Records drawn from a dataset:
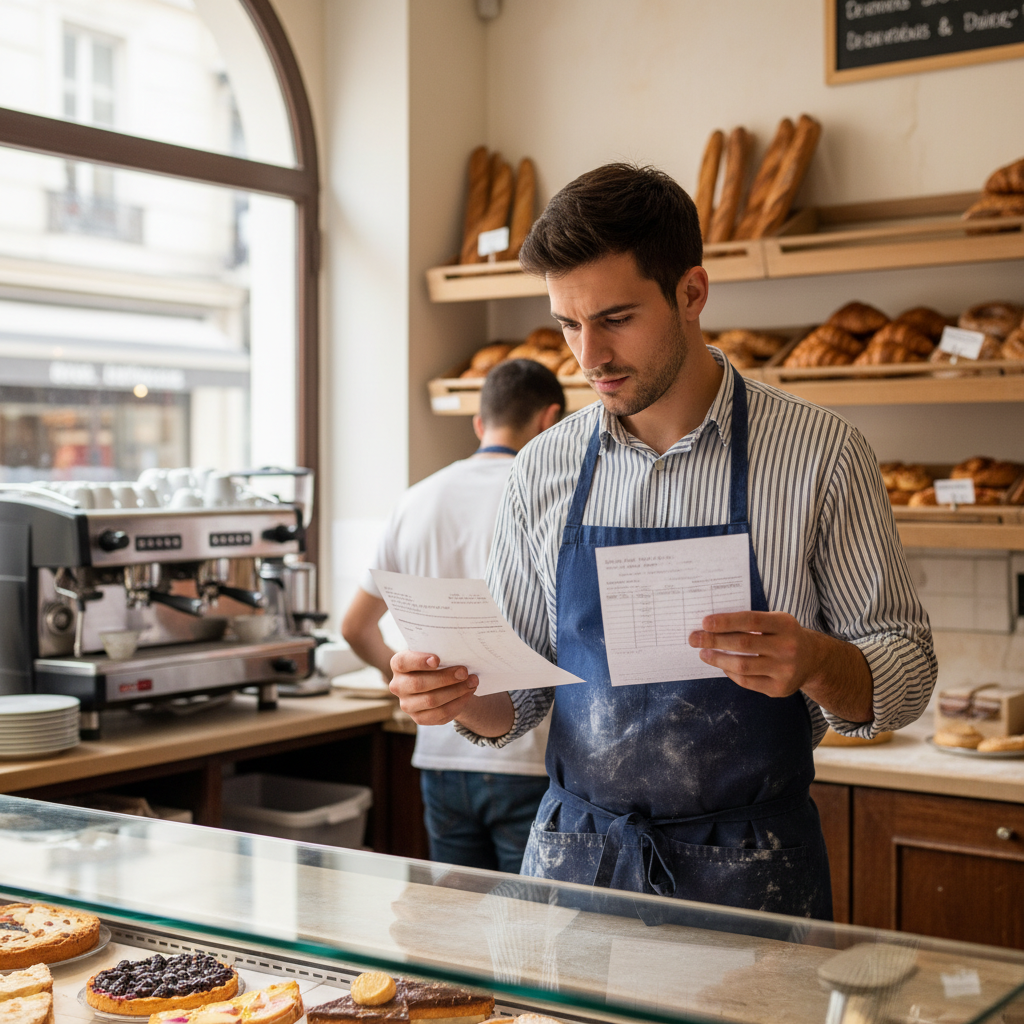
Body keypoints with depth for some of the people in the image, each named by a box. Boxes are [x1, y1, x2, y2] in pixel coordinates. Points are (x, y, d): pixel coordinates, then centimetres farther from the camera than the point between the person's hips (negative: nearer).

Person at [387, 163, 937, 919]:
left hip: (747, 878, -2)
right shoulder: (544, 469, 1)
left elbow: (905, 674, -5)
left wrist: (816, 663, -25)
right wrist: (460, 694, -14)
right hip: (573, 856, 3)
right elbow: (516, 694, 8)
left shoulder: (820, 453, -8)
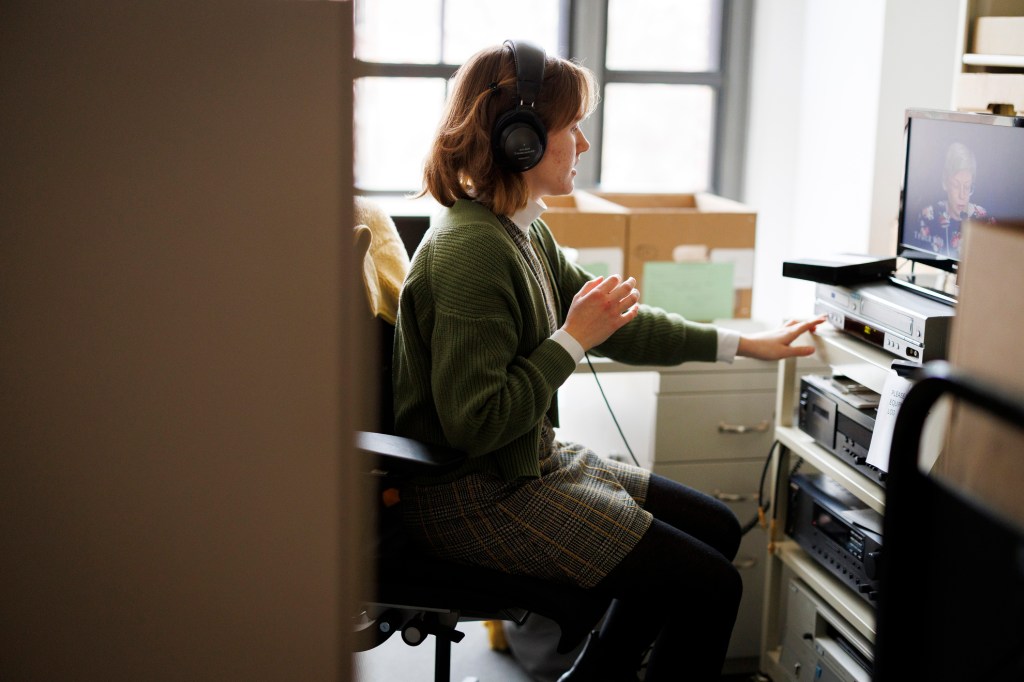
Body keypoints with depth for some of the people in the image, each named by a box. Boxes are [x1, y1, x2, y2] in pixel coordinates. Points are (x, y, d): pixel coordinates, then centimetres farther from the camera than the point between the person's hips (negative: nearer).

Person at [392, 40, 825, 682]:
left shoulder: (525, 231, 7)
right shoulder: (471, 251, -24)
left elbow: (616, 324, 16)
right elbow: (474, 423, -26)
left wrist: (743, 343, 16)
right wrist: (573, 340, -20)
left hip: (534, 461, 10)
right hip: (478, 500, -10)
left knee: (717, 527, 16)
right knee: (711, 587, -11)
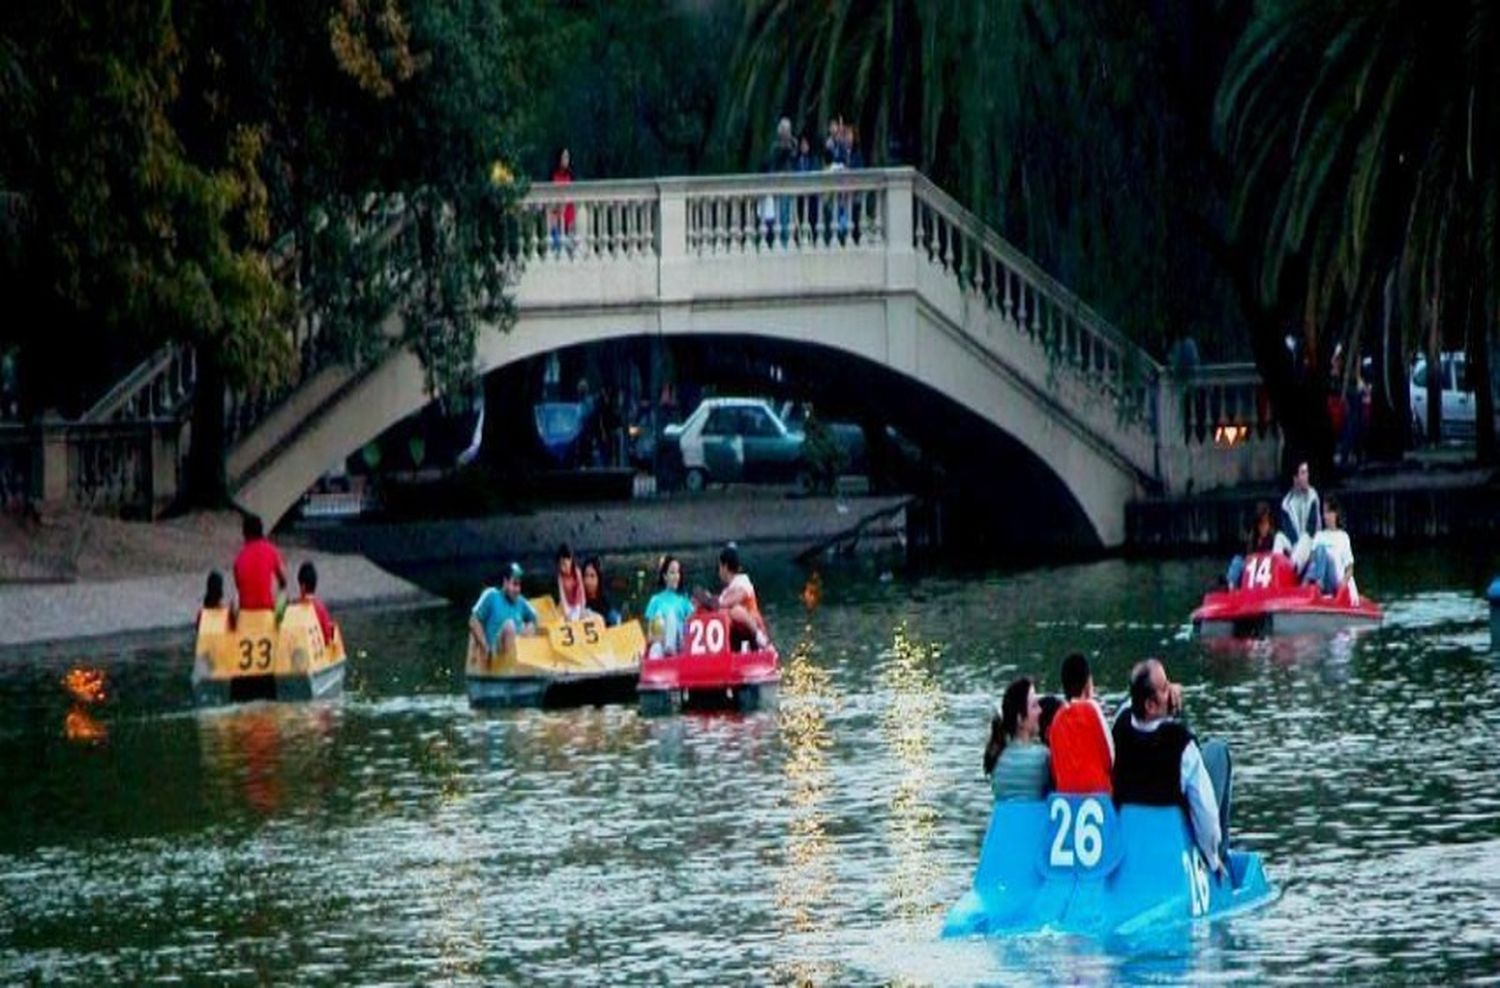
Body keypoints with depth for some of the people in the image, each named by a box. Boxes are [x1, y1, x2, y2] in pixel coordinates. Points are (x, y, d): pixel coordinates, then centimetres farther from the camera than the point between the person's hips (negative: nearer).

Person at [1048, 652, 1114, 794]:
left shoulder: (1057, 718, 11)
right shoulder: (1090, 708, -1)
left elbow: (1055, 768, 12)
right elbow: (1109, 755, 0)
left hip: (1064, 789, 5)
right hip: (1095, 788, -5)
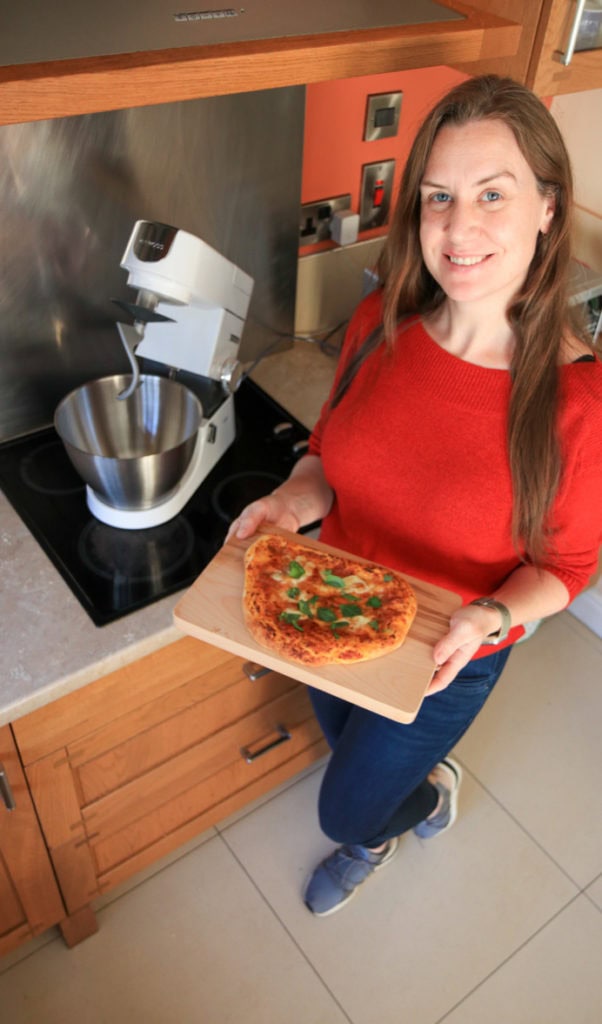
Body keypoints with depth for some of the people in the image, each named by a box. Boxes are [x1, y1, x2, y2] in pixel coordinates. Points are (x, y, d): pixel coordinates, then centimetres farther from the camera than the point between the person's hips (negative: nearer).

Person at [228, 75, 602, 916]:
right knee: (350, 753, 33)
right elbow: (331, 454, 0)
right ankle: (374, 842, 71)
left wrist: (492, 617, -31)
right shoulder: (382, 321, -15)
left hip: (443, 659, -4)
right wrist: (292, 502, -21)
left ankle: (434, 790, 56)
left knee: (345, 809, 19)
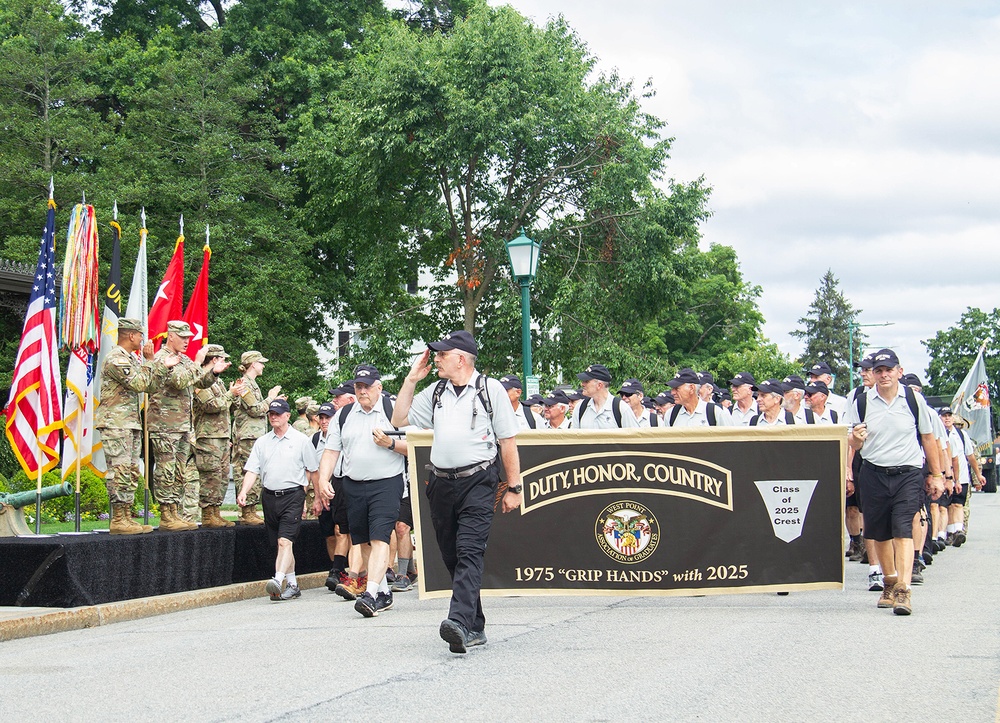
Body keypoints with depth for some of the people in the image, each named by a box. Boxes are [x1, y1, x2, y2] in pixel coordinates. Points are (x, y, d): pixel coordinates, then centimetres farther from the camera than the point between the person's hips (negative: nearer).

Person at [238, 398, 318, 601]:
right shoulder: (261, 442, 12)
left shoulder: (301, 440, 2)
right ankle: (292, 585, 18)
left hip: (292, 495, -5)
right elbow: (252, 470, 6)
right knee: (280, 544, 9)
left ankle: (278, 580, -30)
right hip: (269, 496, 5)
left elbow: (313, 471, 7)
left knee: (285, 541, -18)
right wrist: (244, 492, -10)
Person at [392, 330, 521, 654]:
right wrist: (411, 379, 12)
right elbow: (399, 420, 19)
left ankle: (460, 622, -32)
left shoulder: (491, 389, 1)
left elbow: (508, 441, 1)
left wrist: (514, 488, -2)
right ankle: (475, 628, 16)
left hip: (477, 482, -6)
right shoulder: (435, 392, 16)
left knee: (469, 551, -18)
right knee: (451, 557, 7)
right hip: (442, 482, 6)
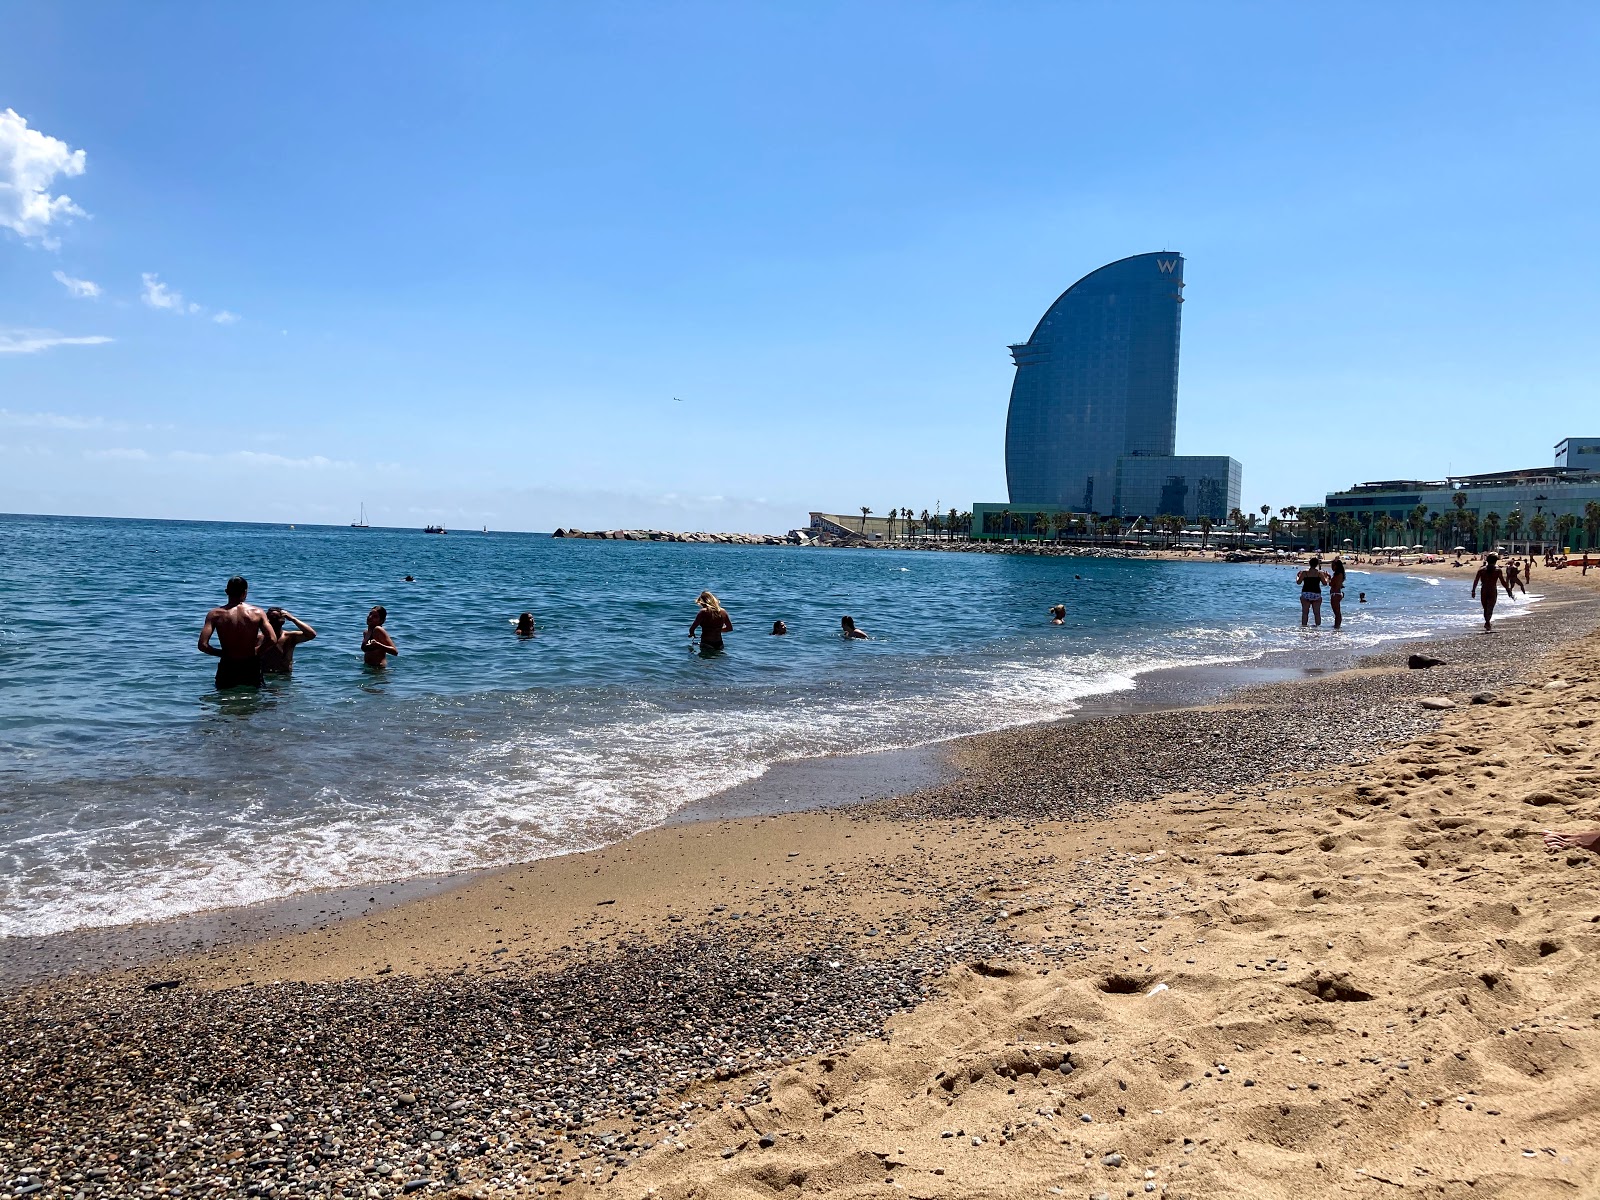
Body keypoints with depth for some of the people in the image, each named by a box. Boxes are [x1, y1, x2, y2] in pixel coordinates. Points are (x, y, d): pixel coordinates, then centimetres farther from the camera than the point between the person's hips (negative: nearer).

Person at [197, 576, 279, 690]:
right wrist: (257, 650, 6)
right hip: (251, 667, 0)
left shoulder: (215, 615, -7)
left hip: (227, 668, 0)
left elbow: (203, 645, -14)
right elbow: (273, 640, -13)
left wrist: (221, 653, 4)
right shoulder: (257, 612, -6)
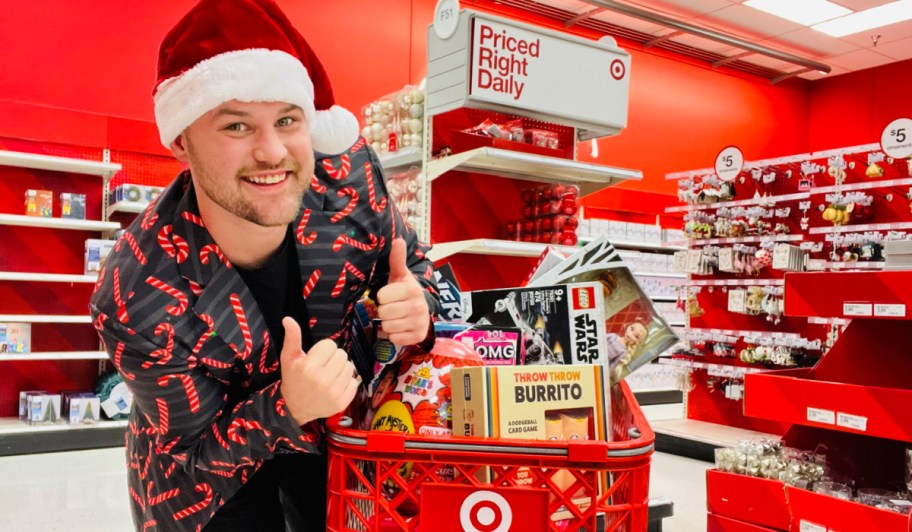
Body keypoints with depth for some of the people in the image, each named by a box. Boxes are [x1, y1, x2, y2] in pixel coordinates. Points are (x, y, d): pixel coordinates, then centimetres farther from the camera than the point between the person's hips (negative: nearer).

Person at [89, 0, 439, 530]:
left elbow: (414, 264, -6)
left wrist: (417, 308, -30)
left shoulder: (349, 173, -25)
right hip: (212, 482, -3)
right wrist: (286, 410, -41)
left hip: (337, 442, 3)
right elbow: (192, 470, -21)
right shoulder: (138, 304, -33)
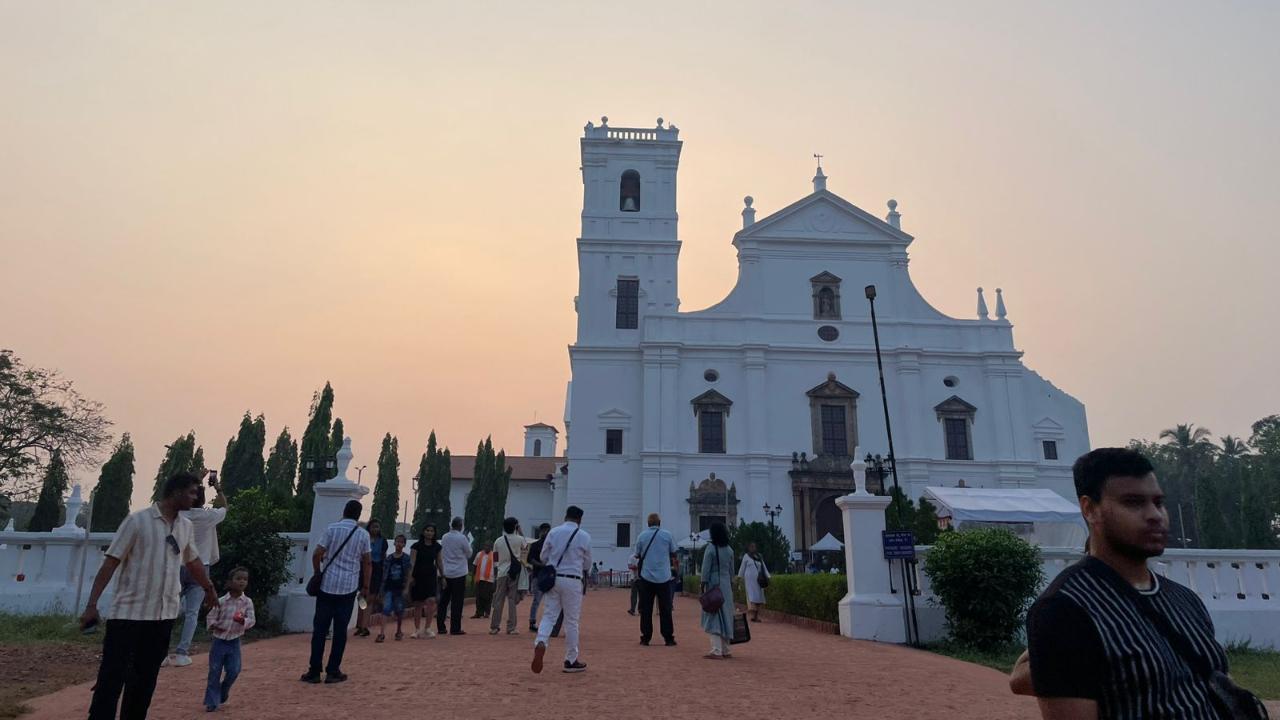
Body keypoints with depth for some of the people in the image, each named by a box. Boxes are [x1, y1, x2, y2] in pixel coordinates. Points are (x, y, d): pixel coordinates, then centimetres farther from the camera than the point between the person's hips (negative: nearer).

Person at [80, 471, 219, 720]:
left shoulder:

__DESCRIPTION OF THE TASK__. Rewrite everything from the line containing "left hip: (337, 442, 3)" down to the end of the data, requests included, and multiply every number in the answers (the keypoint pixel coordinates and depth values) by 1.15, rounding to whole numbers with halves rounded up. Give only those lines and leave the pictures out.

__SOLUTION FOR THIS EXERCISE__.
left hip: (388, 508, 3)
right elbow: (221, 541, -24)
right shoulder: (159, 350, -38)
Body keypoints with depth for some of the people in the image, each named by a box. Boxes are [x1, y1, x2, y2] in pixel coordinates. Points are (x, y, d): pixel coordinates, then centimetres farther from the camera than the point between the person's hips (negative: nearer).

Person at [80, 471, 219, 720]:
left shoulder:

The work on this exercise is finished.